Book Review: The Sun Does Shine: How I Found Life and Freedom on Death Row by Anthony Ray Hinton

One day Ray Hinton was mowing his mother's lawn when a police car pulled up. The cops arrested him for murder, and he had not one tiny clue what they were talking about. But he was sure everything would work out--after all, he hadn't done it. In fact, he had an airtight alibi for the time of the murder. But a lovely (and sadly in Alabama for an African-American, common) series of coincidences, incompetence, and racism all came together and Ray was convicted, and spent 30 years on Death Row.

Boy oh boy I wouldn't have been half as sanguine about the situation as Ray is. He's very understanding and calm and forgiving. Perhaps I would have gone mad inside, which he most certainly did not, as his zen-like attitude definitely helped with doing the time.
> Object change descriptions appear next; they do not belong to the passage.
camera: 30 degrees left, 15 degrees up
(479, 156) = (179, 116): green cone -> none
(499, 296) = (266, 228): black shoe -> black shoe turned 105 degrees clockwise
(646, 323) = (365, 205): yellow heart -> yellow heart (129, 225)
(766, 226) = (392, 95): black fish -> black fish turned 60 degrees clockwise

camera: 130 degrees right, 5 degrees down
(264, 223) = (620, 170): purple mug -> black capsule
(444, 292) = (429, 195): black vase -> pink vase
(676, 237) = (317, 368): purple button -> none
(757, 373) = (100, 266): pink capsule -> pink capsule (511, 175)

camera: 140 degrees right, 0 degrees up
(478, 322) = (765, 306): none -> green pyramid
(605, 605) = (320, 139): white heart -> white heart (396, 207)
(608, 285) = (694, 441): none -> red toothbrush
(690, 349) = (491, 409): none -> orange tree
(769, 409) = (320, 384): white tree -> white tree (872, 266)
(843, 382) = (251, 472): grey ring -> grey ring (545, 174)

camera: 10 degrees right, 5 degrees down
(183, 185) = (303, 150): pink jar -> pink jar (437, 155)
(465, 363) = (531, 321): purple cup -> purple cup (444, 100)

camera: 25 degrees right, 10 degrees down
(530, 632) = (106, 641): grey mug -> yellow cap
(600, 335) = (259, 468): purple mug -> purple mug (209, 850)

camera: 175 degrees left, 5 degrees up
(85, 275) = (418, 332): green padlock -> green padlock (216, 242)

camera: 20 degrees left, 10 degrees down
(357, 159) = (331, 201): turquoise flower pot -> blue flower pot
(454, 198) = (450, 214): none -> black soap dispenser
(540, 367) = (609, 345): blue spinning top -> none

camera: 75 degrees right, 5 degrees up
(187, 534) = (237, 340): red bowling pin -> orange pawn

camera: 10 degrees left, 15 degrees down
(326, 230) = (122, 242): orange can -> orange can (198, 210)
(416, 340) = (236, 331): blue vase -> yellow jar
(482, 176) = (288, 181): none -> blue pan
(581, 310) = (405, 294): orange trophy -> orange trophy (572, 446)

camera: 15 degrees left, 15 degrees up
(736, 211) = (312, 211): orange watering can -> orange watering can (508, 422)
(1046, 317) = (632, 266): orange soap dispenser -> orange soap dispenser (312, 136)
It's interesting--the men in Death Row in his prison are all on a single side of a hallway, so they never can see each other, even though they can yell to each other. So at one point, after he'd gotten friendly with another inmate, it was shocking for them both to see each other and find out that Ray had become friends with a notorious white supremacist. Ray started a book club on the Row that was inspiring, with all of the men passing around just one copy of the book for weeks so everyone wold read it and then discuss. Life was going on this way with Ray's incompetent/evil attorney exhausting his appeals. And one day, one of the guards gave him Bryan Stevenson's phone number. I have read his excellent book, and I whooped for joy when that happened. But first another attorney was assigned to him, and that dragged things out even more. Finally, when she moved away and Bryan took over, I really had hope, although truly at that point almost every option had been used up. How did Hinton get out? You'll have to read the book! You'll also have to read it to hear his remarkable story of growing up poor and black in Alabama, and through the lens of Bryan's life, we can see the story of impoverished African-Americans in this era and their treatment by society and law enforcement in particular, writ large. It's an inspirational albeit frustrating story.

I got this book for free from the publisher, St. Martin's Press, a division of Macmillan, my employer.